Chopper: Wandering Soul has been a bit of an uneven journey. Chopper Shakespeare’s battle against a nanobot cloud, powered by Australian Aboriginal myths, has dipped into stereotypes at times, remained respectful of art and culture in others. As we reach the end, giant Judda Judges approach Sydney-Melbourne, and a blend of magic and science is needed to stop them. For all the action, it’s a melancholy tale. Despite the lurid art from Brendan McCarthy and Len O’Grady, where no gutter remains undecorated, it’s full of sadness. There’s some lovely emotional writing as we catch up with Judge Bruce as he faces death, and Cleverman Wally grieves for those lost. From a shaky start, where even it’s main character questioned the wisdom of his being here, Wandering Soul has been a worthy journey.

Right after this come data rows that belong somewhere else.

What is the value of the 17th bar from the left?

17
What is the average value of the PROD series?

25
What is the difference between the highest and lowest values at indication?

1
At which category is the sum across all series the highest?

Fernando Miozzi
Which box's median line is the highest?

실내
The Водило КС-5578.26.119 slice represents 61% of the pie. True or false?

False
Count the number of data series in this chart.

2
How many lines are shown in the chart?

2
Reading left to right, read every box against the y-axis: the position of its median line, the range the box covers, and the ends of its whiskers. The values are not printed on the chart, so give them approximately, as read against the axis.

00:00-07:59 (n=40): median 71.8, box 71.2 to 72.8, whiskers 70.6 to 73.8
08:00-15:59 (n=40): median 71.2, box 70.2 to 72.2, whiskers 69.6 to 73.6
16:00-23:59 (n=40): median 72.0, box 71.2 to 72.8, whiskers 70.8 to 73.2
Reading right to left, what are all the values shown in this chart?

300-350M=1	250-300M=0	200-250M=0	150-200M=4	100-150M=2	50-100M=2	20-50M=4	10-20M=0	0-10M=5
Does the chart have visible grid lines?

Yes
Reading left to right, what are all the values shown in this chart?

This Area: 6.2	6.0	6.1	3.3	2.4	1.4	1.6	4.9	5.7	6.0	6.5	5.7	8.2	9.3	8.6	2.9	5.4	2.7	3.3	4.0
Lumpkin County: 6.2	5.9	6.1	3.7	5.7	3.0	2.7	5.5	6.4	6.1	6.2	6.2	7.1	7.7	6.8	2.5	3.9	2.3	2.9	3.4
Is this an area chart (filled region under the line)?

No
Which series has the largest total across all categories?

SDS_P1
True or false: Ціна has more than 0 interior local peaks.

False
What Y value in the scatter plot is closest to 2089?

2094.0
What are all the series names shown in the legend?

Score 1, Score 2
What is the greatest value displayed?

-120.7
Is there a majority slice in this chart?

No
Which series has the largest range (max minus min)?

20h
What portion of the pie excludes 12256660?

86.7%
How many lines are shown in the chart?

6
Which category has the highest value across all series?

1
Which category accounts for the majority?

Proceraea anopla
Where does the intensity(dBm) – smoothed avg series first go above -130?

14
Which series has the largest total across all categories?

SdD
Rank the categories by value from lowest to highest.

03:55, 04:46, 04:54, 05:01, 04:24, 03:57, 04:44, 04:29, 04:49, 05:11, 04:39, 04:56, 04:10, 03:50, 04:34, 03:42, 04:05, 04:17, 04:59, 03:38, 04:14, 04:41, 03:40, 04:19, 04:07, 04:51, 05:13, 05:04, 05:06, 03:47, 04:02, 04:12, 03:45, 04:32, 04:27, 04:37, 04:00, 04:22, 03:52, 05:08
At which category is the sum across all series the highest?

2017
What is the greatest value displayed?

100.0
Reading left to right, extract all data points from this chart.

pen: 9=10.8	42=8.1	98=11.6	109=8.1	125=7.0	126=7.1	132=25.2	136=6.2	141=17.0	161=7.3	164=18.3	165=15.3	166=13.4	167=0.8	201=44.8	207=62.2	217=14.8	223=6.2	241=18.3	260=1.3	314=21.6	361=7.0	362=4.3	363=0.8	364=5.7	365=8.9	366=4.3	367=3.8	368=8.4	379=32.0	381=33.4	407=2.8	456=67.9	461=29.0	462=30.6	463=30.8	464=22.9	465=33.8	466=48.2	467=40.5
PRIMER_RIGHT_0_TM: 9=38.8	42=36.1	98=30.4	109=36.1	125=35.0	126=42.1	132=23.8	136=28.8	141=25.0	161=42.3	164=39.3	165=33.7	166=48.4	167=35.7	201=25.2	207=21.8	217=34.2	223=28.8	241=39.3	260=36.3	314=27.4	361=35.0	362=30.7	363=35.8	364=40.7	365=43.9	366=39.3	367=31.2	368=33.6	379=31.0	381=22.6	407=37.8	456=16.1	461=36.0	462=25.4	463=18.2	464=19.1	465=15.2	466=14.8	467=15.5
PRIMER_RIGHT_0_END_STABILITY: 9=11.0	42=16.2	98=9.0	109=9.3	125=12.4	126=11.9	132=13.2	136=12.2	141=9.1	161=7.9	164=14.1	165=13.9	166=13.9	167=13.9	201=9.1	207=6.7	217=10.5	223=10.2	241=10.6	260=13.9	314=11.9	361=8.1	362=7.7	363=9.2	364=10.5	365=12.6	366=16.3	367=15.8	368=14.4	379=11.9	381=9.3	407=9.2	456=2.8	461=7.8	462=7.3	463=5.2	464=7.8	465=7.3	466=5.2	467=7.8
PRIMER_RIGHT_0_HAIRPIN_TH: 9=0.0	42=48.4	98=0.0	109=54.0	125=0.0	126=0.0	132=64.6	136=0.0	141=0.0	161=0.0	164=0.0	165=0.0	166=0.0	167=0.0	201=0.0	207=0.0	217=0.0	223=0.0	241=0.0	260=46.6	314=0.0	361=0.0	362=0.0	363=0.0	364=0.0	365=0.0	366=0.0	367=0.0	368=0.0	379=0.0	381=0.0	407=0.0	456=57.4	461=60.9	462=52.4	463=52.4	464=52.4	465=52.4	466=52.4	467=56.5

Strange Brigade exists as a prologue for a video game planned for release by Rebellion at the end of this month. That would be a cynical markettng ploy, if it wasn’t so well written and so much fun. Messing with the stereotypes of the British Empire, its a non-stop action sequence filled with knowing humour. We haven’t had much of a chance to meet these characetrs, but their voices are clear and distinct. After a bit of a build up, the final boss battle was over a little too quickly, but it’s been a really fun ride, and hopefully the Strange Brigade will return.


The Megazine also includes two written articles: one on the upcoming Vigilant comic, which teams up classic characters from British comic’s yesteryear, and the second on a new Dredd tabletop game from designers Game and a Curry. The Megazine is also bagged with a selection of “lost cases” - new Dredd stories, set in the midst of classic epics.  These are great stories, and wl worth the cover price alone.